Text:
--
This article originally appeared on the Arts Council England blog as a resource for their Ambition & Quality investment principles.
At a moment when you are trying to stabilise and rebuild, while still planning for an ever-uncertain future, it may seem like a challenge to place another item on your strategic-to-do list. But for a moment, bear with me – this is undoubtedly the most opportune moment you will ever have to reflect on how you use data in your organisation.
COVID-19 has enforced a ‘data detox’ for all businesses, particularly those in the arts and cultural sector. Before the pandemic, you may have been collecting a lot of audience and insight data in regard to your impact, or comparatively little. Either way, March 2020 will now always be the time when your data went weird: your trends stopped trending and your feed of stats and insights dried up.
So how much have you missed your organisational data feed? How comfortable have you been making decisions in the dark? What insights have you missed the most and, with that spirit, what have you stopped analysing, predicting and actioning? Your answers speak to the way you manage and how important data is to you or, indeed, how important the data you had actually was.
We know the sector has been hugely innovative in its collective response to the pandemic, experimenting with new ways of reaching and engaging audiences in your work. For example, a significant number of NPOs taking part in the Impact & Insight Toolkit have been using our Evaluation for Online Works Template to evaluate work they have presented online.
As arts and cultural organisations make these shifts, now is the moment to rethink your data and evaluation efforts – to realign your strategy and support the sector to regenerate as quickly as possible. For those of you who have been thinking about this, these are some questions you may have already asked yourself:
- Do we need new data insight and analysis types as we experiment with new engagement models and approaches?
- With this new pace of innovation, how can we generate a faster feedback loop on our work – between us, our artistic peers, community partners, and our audiences?
- Are we measuring impact and gathering feedback in ways that will allow us to creatively and quickly correct any new course we have embarked upon?
In getting the right answers to these questions and others, I would stress one mindset… Check your alignment.
There are two distinct elements to getting your alignment right:
- What do you want to achieve and how will you measure it?
Establish a clear alignment between your key strategic objectives and your evaluation strategy. - Is your vision a shared and collaborative one?
Build strong alignment across the key roles in your organisation; ensure all staff sign up to the value of data insights and understand the creative tensions in using that data wisely.
Let’s explore these two elements.
Strategic Alignment
It’s fair to say that most cultural organisations don’t lack data. We have feedback tools, dashboards, social media, CRM and ticketing systems. But we don’t always use that data wisely. Instead, we find round holes for square pegs, trying to answer questions with data that wasn’t designed for that purpose, and then adapting our questions to suit the data we have.
--
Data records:
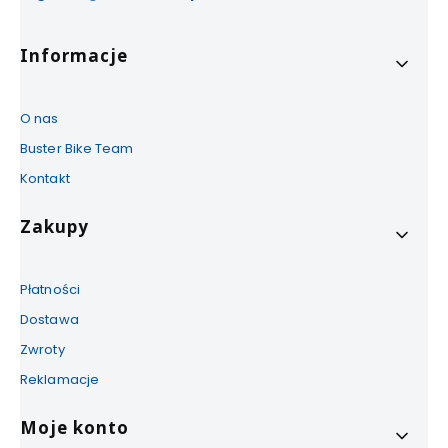
Linki w stopce
Informacje
O nas
Buster Bike Team
Kontakt
Zakupy
Płatności
Dostawa
Zwroty
Reklamacje
Moje konto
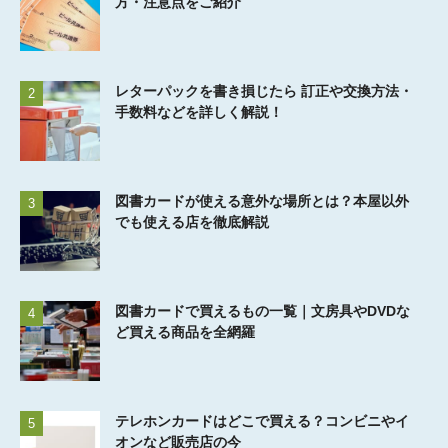
方・注意点をご紹介
レターパックを書き損じたら 訂正や交換方法・
2
手数料などを詳しく解説！
図書カードが使える意外な場所とは？本屋以外
3
でも使える店を徹底解説
図書カードで買えるもの一覧｜文房具やDVDな
4
ど買える商品を全網羅
テレホンカードはどこで買える？コンビニやイ
5
オンなど販売店の今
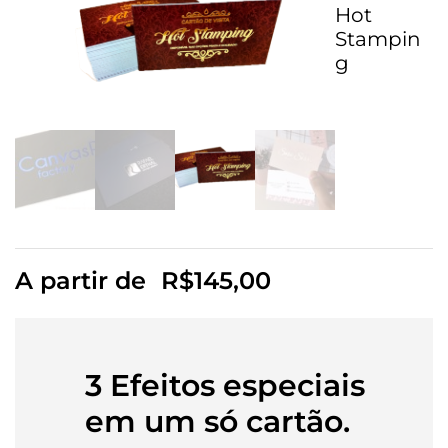
Hot
Stampin
g
A partir de
R$
145,00
3 Efeitos especiais
em um só cartão.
--
Task instructions:
A) Answer these questions from the article on data and evaluation in arts organizations:
(i) Where did the article first appear?
(ii) Which month and year does it name as the time when organizations' data "went weird"?
(iii) What template have many NPOs in the Impact & Insight Toolkit used to evaluate work presented online?
B) Translate this sentence from the article on data and evaluation into Spanish: "It’s fair to say that most cultural organisations don’t lack data."
C) Write a continuation of the article on data and evaluation in arts organizations, picking up right after its last sentence.

Expected responses:
A)
(i) On the Arts Council England blog
(ii) March 2020
(iii) The Evaluation for Online Works Template

B) Es justo decir que a la mayoría de las organizaciones culturales no les faltan datos.

C)
The right questions are the ones that explore data that links directly to your strategic objectives. If you are focusing on inclusivity in your work, are you asking your audience questions about whether they see themselves in your work? Postcode data from ticketing systems will not tell you if audiences find your work cold or disconnected.
Being able to monitor and evaluate your creative ambitions requires you to map the outputs and outcomes you need to measure, and to be deliberate in showing how they align with your key strategic objectives. But some organisations find this task notoriously difficult. Why?
“A well-led, purposeful cultural organisation has nothing to fear from a wholehearted commitment to feedback, data and evaluation.”
John Knell
Role Holder Alignment
Do your staff buy into the value of data as a tool to support key decisions – the ‘how’ and ‘why’ of your activities? When ‘data’ and evaluation become the siloed responsibility of one part of the organisation, that’s a sure sign of how your organisation perceives its value.
It is absolutely vital that key role holders create common cause about the need to measure the outputs and outcomes that truly reveal whether your organisation is delivering on their intentions and its strategic objectives, in a meaningful way.
So, for a given organisation, if the Chair of the Board, its CEO, or Creative Director don’t agree on the value of data in an organisational or management context, and how it should frame decision making, then that organisation is going to remain data-siloed. At worst, this leads to conflict about the value of data and its merit, which fosters a lowest-bar, compliance-based approach to evaluation (i.e. we do this because ‘we have to’ rather than because it allows us to be more impactful and responsive to our stakeholders).
But a well-led, purposeful cultural organisation has nothing to fear from a wholehearted commitment to feedback, data and evaluation. For example, ‘data’ does not predetermine anything about an organisation’s creative and organisational response to audience and place. Rather, it helps that organisation identify exactly where it might need to take more risks to respond effectively to local stories and need.
The restless desire of arts and cultural organisations to innovate and make a difference to people’s lives will continuously drive us closer to insights-based data. Therefore, there’s never been a better moment to rethink and realign your approach to evaluation data. It’s time to move this vital issue up your strategic-to-do list.